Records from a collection
+ + + + + + +
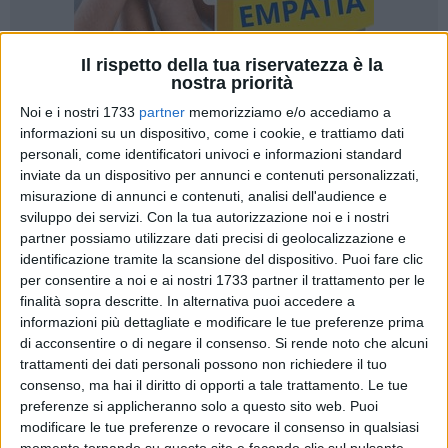
Il rispetto della tua riservatezza è la
nostra priorità
Noi e i nostri 1733
partner
memorizziamo e/o accediamo a
9
A cura di
MARCO RANA
informazioni su un dispositivo, come i cookie, e trattiamo dati
personali, come identificatori univoci e informazioni standard
inviate da un dispositivo per annunci e contenuti personalizzati,
misurazione di annunci e contenuti, analisi dell'audience e
Dopo l'ennesima battaglia il Bisceglie porta a casa l'intera
sviluppo dei servizi.
Con la tua autorizzazione noi e i nostri
posta in palio dal "Comunale" di Ugento: al triplice fischio è
partner possiamo utilizzare dati precisi di geolocalizzazione e
1-2 per i nerazzurro stellati, che superano la compagine
identificazione tramite la scansione del dispositivo. Puoi fare clic
giallorossa e, in virtù del pari del Brindisi contro la Polimnia,
per consentire a noi e ai nostri 1733 partner il trattamento per le
scavalcano in vetta i messapici diventando la nuova
finalità sopra descritte. In alternativa puoi accedere a
informazioni più dettagliate e modificare le tue preferenze prima
capolista dell'Eccellenza Pugliese. Quarta affermazione
di acconsentire o di negare il consenso.
Si rende noto che alcuni
consecutiva in campionato per i ragazzi di mister Di Meo,
trattamenti dei dati personali possono non richiedere il tuo
ancora imbattuti in questa stagione e saliti a ben 20 risultati
consenso, ma hai il diritto di opporti a tale trattamento. Le tue
utili consecutivi tra campionato e Coppa.
preferenze si applicheranno solo a questo sito web. Puoi
modificare le tue preferenze o revocare il consenso in qualsiasi
La contesa si è sbloccata al minuto 21': il fischietto di gara
momento tornando su questo sito e facendo clic sul pulsante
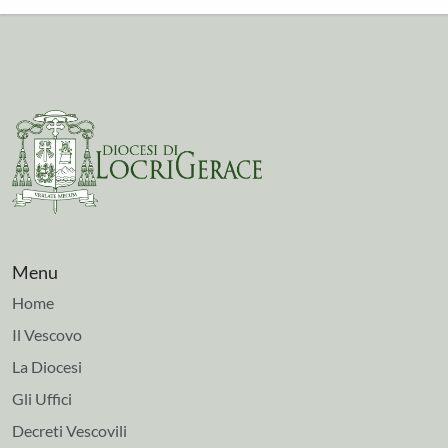
Menu
Home
Il Vescovo
La Diocesi
Gli Uffici
Decreti Vescovili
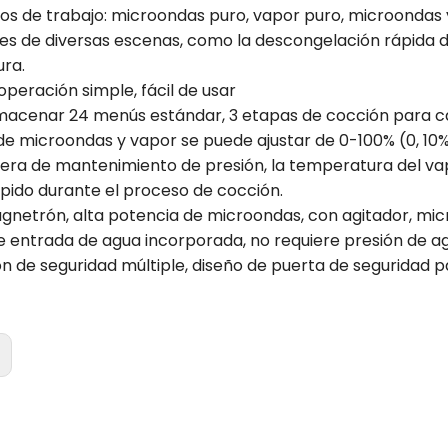
os de trabajo: microondas puro, vapor puro, microondas
s de diversas escenas, como la descongelación rápida de
ra.
 operación simple, fácil de usar
lmacenar 24 menús estándar, 3 etapas de cocción para 
a de microondas y vapor se puede ajustar de 0-100% (0, 10%, 
ldera de mantenimiento de presión, la temperatura del va
pido durante el proceso de cocción.
agnetrón, alta potencia de microondas, con agitador, m
 entrada de agua incorporada, no requiere presión de a
ón de seguridad múltiple, diseño de puerta de seguridad 
:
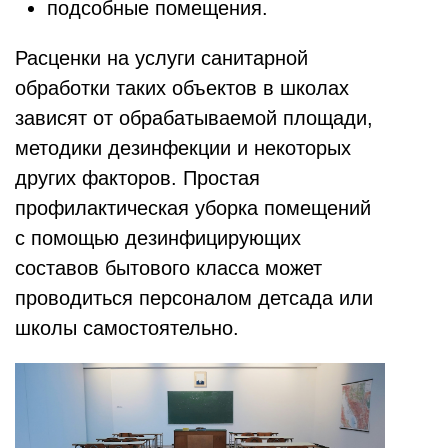
подсобные помещения.
Расценки на услуги санитарной
обработки таких объектов в школах
зависят от обрабатываемой площади,
методики дезинфекции и некоторых
других факторов. Простая
профилактическая уборка помещений
с помощью дезинфицирующих
составов бытового класса может
проводиться персоналом детсада или
школы самостоятельно.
+ + + + + + +
WORK INSTRUCTIONS: In the entries above, find the line that contains "Decreti Vescovili", then repeat exactly every line from the first one through that line, with no pictures.

TASK OUTPUT:
Il rispetto della tua riservatezza è la
nostra priorità
Noi e i nostri 1733
partner
memorizziamo e/o accediamo a
9
A cura di
MARCO RANA
informazioni su un dispositivo, come i cookie, e trattiamo dati
personali, come identificatori univoci e informazioni standard
inviate da un dispositivo per annunci e contenuti personalizzati,
misurazione di annunci e contenuti, analisi dell'audience e
Dopo l'ennesima battaglia il Bisceglie porta a casa l'intera
sviluppo dei servizi.
Con la tua autorizzazione noi e i nostri
posta in palio dal "Comunale" di Ugento: al triplice fischio è
partner possiamo utilizzare dati precisi di geolocalizzazione e
1-2 per i nerazzurro stellati, che superano la compagine
identificazione tramite la scansione del dispositivo. Puoi fare clic
giallorossa e, in virtù del pari del Brindisi contro la Polimnia,
per consentire a noi e ai nostri 1733 partner il trattamento per le
scavalcano in vetta i messapici diventando la nuova
finalità sopra descritte. In alternativa puoi accedere a
informazioni più dettagliate e modificare le tue preferenze prima
capolista dell'Eccellenza Pugliese. Quarta affermazione
di acconsentire o di negare il consenso.
Si rende noto che alcuni
consecutiva in campionato per i ragazzi di mister Di Meo,
trattamenti dei dati personali possono non richiedere il tuo
ancora imbattuti in questa stagione e saliti a ben 20 risultati
consenso, ma hai il diritto di opporti a tale trattamento. Le tue
utili consecutivi tra campionato e Coppa.
preferenze si applicheranno solo a questo sito web. Puoi
modificare le tue preferenze o revocare il consenso in qualsiasi
La contesa si è sbloccata al minuto 21': il fischietto di gara
momento tornando su questo sito e facendo clic sul pulsante
Menu
Home
Il Vescovo
La Diocesi
Gli Uffici
Decreti Vescovili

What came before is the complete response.